Die relative Stellung zu den Komplementen und zu anderen Satzadverbialia ist nicht in gleicher Weise skopusabhängig. Sonst müsste nicht in seiner satznegierenden Funktion vor all diesen Satzkomponenten stehen. Neben dem generellen Geltungsbereich (Skopus) hat nicht einen spezifischen Wirkungsbereich, der durch seine Stellung und eine besondere Akzentuierung fokussiert wird. In dieser Funktion spricht man von kontrastierender Negation (vgl. Wortstellung und Akzentuierung, Änderung der Informationsstruktur).

Wenn kein spezieller Teil des Gesagten bzw. eine Komponente durch die kontrastierende Negation fokussiert ist, kann man annehmen, dass sich die Negation auf den ganzen Satz bezieht. Dieser unmarkierte Wirkungsbereich wird durch die Stellung von nicht auf der Position re3 gekennzeichnet (vgl. Beispiele 3, 4).

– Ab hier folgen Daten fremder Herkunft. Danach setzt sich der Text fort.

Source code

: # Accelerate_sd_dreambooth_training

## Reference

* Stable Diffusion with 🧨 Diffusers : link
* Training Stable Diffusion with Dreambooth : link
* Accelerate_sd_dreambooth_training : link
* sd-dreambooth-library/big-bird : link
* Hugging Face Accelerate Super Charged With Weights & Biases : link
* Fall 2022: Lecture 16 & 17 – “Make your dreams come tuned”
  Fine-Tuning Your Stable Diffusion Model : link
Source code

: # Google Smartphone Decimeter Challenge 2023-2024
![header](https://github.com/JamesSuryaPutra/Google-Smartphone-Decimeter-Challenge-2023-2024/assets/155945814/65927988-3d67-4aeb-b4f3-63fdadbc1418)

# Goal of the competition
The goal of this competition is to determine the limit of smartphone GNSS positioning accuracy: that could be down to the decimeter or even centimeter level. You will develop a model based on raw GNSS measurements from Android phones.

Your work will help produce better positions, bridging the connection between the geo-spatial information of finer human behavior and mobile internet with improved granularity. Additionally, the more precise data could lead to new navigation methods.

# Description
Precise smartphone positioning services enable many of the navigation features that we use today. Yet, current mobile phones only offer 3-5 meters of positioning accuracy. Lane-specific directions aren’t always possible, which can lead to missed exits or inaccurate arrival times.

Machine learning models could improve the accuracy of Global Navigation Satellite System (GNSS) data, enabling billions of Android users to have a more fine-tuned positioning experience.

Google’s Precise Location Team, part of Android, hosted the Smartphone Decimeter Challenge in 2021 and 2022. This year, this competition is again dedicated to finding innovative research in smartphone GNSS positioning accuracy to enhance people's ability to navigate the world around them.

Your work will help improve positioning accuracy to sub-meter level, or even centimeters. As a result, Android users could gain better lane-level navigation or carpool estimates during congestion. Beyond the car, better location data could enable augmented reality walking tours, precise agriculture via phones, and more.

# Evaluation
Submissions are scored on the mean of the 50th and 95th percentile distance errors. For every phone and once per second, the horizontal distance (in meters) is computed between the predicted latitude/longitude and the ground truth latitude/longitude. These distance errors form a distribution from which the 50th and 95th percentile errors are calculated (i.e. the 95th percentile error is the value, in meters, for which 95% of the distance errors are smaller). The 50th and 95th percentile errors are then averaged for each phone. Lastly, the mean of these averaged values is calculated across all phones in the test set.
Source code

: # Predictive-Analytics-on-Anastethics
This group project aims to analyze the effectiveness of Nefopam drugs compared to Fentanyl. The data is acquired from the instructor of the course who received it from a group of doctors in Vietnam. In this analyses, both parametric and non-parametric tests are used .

Negation vor Verbgruppenadverbiale

Die skopusbestimmte Abfolge "nicht >> Verbgruppenadverbiale" ist besonders fest, z. B.:

(11) Der Monitor hat von Anfang an nicht einwandfrei funktioniert.
(12) Es hat einfach nicht mehr schön ausgesehen.

Die Stellung des Präpositivkomplements mit dem Geld ist in den Beispielen (13, 13', 14) variabel. Die Abfolge von nicht und fest kann hingegen nicht umgekehrt werden (6'):

(13) Er hatte fest mit dem Geld gerechnet.
(13') Er hatte mit dem Geld fest gerechnet.

(14) Er hatte (nicht fest) mit dem Geld (nicht fest) gerechnet.
(14') *Er hatte fest nicht mit dem Geld gerechnet.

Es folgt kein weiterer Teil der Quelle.